_Request:_ Please output, character for character, everything from the very first of the lines below down to and including the line that contains "అన్నపూర్ణమ్మల", and nothing more.
⟨
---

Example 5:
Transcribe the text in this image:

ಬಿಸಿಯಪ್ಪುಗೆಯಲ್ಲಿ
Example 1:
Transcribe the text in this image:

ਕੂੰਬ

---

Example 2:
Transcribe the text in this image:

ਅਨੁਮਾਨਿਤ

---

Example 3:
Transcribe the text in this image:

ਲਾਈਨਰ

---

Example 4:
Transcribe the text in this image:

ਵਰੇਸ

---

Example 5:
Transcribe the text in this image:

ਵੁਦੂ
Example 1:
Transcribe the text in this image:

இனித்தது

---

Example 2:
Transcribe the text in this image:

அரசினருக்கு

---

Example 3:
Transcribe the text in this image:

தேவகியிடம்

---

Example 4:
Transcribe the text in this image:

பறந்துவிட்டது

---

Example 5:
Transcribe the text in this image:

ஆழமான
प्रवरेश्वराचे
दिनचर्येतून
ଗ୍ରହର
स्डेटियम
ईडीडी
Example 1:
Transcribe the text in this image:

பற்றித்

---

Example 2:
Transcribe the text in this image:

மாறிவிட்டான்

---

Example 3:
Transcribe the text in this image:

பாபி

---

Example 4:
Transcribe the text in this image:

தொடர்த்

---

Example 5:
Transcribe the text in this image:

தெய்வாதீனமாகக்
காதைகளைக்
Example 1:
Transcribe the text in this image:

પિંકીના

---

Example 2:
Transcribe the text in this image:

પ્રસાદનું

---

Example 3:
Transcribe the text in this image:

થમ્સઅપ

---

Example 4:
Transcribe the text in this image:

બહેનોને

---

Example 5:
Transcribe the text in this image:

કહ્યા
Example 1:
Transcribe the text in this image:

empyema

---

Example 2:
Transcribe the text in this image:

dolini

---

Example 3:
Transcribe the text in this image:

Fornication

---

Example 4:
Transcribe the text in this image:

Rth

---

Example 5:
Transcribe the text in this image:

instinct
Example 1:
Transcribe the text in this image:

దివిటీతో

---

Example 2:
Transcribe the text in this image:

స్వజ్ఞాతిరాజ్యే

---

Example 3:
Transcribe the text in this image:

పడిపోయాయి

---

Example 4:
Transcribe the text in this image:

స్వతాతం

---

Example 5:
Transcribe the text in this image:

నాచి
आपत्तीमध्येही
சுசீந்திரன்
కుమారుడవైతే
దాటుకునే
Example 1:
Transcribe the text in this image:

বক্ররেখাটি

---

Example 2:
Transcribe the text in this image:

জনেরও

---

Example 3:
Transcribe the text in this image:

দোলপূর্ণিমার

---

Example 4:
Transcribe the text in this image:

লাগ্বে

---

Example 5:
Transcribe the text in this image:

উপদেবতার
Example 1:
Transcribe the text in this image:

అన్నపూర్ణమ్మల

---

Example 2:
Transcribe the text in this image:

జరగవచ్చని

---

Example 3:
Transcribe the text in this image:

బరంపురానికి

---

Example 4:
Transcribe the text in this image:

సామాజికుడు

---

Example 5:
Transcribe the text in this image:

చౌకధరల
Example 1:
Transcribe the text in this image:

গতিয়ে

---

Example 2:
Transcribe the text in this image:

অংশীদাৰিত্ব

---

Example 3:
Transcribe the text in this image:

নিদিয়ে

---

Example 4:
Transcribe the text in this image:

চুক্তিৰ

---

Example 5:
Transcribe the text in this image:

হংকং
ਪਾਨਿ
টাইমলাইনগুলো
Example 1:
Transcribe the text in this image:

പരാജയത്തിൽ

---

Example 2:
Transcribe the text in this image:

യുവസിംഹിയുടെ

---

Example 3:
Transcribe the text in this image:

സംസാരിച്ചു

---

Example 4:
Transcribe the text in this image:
⟩
_Solved exercise:_
---

Example 5:
Transcribe the text in this image:

ಬಿಸಿಯಪ್ಪುಗೆಯಲ್ಲಿ
Example 1:
Transcribe the text in this image:

ਕੂੰਬ

---

Example 2:
Transcribe the text in this image:

ਅਨੁਮਾਨਿਤ

---

Example 3:
Transcribe the text in this image:

ਲਾਈਨਰ

---

Example 4:
Transcribe the text in this image:

ਵਰੇਸ

---

Example 5:
Transcribe the text in this image:

ਵੁਦੂ
Example 1:
Transcribe the text in this image:

இனித்தது

---

Example 2:
Transcribe the text in this image:

அரசினருக்கு

---

Example 3:
Transcribe the text in this image:

தேவகியிடம்

---

Example 4:
Transcribe the text in this image:

பறந்துவிட்டது

---

Example 5:
Transcribe the text in this image:

ஆழமான
प्रवरेश्वराचे
दिनचर्येतून
ଗ୍ରହର
स्डेटियम
ईडीडी
Example 1:
Transcribe the text in this image:

பற்றித்

---

Example 2:
Transcribe the text in this image:

மாறிவிட்டான்

---

Example 3:
Transcribe the text in this image:

பாபி

---

Example 4:
Transcribe the text in this image:

தொடர்த்

---

Example 5:
Transcribe the text in this image:

தெய்வாதீனமாகக்
காதைகளைக்
Example 1:
Transcribe the text in this image:

પિંકીના

---

Example 2:
Transcribe the text in this image:

પ્રસાદનું

---

Example 3:
Transcribe the text in this image:

થમ્સઅપ

---

Example 4:
Transcribe the text in this image:

બહેનોને

---

Example 5:
Transcribe the text in this image:

કહ્યા
Example 1:
Transcribe the text in this image:

empyema

---

Example 2:
Transcribe the text in this image:

dolini

---

Example 3:
Transcribe the text in this image:

Fornication

---

Example 4:
Transcribe the text in this image:

Rth

---

Example 5:
Transcribe the text in this image:

instinct
Example 1:
Transcribe the text in this image:

దివిటీతో

---

Example 2:
Transcribe the text in this image:

స్వజ్ఞాతిరాజ్యే

---

Example 3:
Transcribe the text in this image:

పడిపోయాయి

---

Example 4:
Transcribe the text in this image:

స్వతాతం

---

Example 5:
Transcribe the text in this image:

నాచి
आपत्तीमध्येही
சுசீந்திரன்
కుమారుడవైతే
దాటుకునే
Example 1:
Transcribe the text in this image:

বক্ররেখাটি

---

Example 2:
Transcribe the text in this image:

জনেরও

---

Example 3:
Transcribe the text in this image:

দোলপূর্ণিমার

---

Example 4:
Transcribe the text in this image:

লাগ্বে

---

Example 5:
Transcribe the text in this image:

উপদেবতার
Example 1:
Transcribe the text in this image:

అన్నపూర్ణమ్మల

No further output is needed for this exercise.